We’re only a few months into our project on combatting food waste, and it’s already clear that there are plenty of examples of great initiatives underway across the motu. We’re tackling the project as a series of interrelated reports, starting with a quick scan of the current state of food waste in Aotearoa New Zealand and then launching into a report on food rescue. Food rescue feels like a sensible place to start – from an environmental and social perspective, capturing quality surplus food and ensuring it reaches bellies instead of bins is crucial.

To get on-the-ground insights into the food rescue sector, last Wednesday I hitched a ride with Teina, a driver at KiwiHarvest, on a food rescue run in Tāmaki Makaurau.  KiwiHarvest rescued and distributed over 2,114,000 kg of food at their five sites across Aotearoa New Zealand in 2020/21 – so it was great to be able to check this mahi out in person.

The KiwiHarvest truck

Food rescue serves to connect surplus quality food to those who need it. KiwiHarvest operates using a traditional food rescue model, meaning they pick up food from supermarkets and deliver it to organisations that are already doing great work in the community – these might be food banks, social services, afterschool programmes or women’s refuges. KiwiHarvest has a strong volunteer base and their work is vital in ensuring that KiwiHarvest can have the reach and impact they do.

There are other food rescue models too – free food stores, community meals or even community fridges. Food rescue looks a little different in each community – which is great because each community has its own needs.

I rode in the largest truck, which can take 7 pallets worth of food. Some of KiwiHarvest’s infrastructure is funded by the Ministry for the Environment through the Waste Minimisation Fund, which in the last funding round supported five projects to reduce food waste.

The trucks are all refrigerated – which helps to ensure the food stays in the best condition possible for the recipient organisations. Because a lot of the food is short dated, it needs to get to the recipients quickly, meaning KiwiHarvest drivers do pick-ups and drop-offs in the same trip.

Our journey took us to 11 supermarkets all over South Auckland. Each store had a few different spots we went to collect the food – including the fridge for dairy items and the freezer for the meat (I made the mistake of wearing shorts so both the meat and I were freezing).

Rescued broccoli, grapes and bananas.

Rescued fruit from one of the stops.

Teina and I picked up between two and six boxes of food from each supermarket – a mixture of produce, a few grocery items, meat, dairy, and sometimes food from the deli. The KiwiHarvest team want to make sure the food delivered to recipient organisations can be used; so we had quick look through to make sure we only took the kai still good to eat.

The food rescue run started in Ormiston and Papatoetoe before heading down to Manukau and then all the way out to Pukekohe, where we dropped off kai to a transitional housing provider who works with women and children.

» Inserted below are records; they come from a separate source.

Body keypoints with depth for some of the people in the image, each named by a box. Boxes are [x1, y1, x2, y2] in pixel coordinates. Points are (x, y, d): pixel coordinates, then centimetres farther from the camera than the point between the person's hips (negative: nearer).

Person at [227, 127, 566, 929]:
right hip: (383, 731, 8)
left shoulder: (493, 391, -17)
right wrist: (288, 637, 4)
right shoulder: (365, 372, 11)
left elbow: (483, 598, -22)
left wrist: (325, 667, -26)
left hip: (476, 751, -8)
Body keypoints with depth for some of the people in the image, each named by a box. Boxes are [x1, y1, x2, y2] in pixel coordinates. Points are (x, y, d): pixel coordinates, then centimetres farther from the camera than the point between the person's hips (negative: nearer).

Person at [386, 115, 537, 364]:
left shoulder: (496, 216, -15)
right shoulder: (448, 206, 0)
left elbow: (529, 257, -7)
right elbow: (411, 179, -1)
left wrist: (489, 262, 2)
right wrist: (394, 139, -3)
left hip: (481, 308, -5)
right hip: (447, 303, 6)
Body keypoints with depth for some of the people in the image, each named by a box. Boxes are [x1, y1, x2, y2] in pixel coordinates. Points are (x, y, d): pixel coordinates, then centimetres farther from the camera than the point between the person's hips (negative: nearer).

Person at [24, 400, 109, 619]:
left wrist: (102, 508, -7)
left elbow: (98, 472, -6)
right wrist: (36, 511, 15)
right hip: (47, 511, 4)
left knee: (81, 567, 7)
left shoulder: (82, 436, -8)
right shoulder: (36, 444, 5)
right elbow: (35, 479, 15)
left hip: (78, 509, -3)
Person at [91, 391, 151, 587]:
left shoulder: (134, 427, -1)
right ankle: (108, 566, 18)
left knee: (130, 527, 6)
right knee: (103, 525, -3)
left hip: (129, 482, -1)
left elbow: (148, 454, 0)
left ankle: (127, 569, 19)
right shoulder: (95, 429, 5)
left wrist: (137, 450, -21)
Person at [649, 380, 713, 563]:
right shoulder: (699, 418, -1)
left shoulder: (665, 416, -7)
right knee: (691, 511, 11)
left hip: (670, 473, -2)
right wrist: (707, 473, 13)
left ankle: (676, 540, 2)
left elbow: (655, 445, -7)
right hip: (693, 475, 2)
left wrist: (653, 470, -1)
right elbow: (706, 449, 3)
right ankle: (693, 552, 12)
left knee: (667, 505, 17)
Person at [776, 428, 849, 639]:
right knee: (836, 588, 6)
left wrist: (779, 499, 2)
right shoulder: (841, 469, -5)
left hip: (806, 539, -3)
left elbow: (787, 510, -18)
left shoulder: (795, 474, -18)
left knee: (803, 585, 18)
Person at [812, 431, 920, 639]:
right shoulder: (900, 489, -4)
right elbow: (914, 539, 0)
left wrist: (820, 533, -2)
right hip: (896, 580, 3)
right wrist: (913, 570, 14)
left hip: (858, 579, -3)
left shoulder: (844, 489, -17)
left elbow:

The manager outlined just how important the kai was “It honestly makes all the difference for our clients, it is a huge help for our people. Almost all of the food gets eaten, but if there is something inedible we compost it on site.”

Food rescue diverts waste from landfill, but it is also about the social impact – and it is great to hear that it makes a difference for the women and their tamariki.

Kiwiharvest chiller

The warehouse chiller.

The KiwiHarvest warehouse.

Colson, Angela and Teina.

While food rescue doesn’t address the root causes of food insecurity, such as income inadequacy relative to the cost of living, it’s clear that this kai is making a positive difference in people’s lives today. And with surplus food a feature of our current food systems, it’s sensible to put it to good use – which means nourishing people before considering using it for animal feed, compost, or other products that don’t fill bellies.

In our series of reports over the coming months, we’ll be exploring in greater detail why food waste occurs, how it can be prevented, and what to do with food waste when it can’t be eaten – we need to look at food waste throughout the food system. I am looking forward to the mahi as it progresses – and  joining Teina on his Wednesday rounds showed me why food rescue is a great place to start.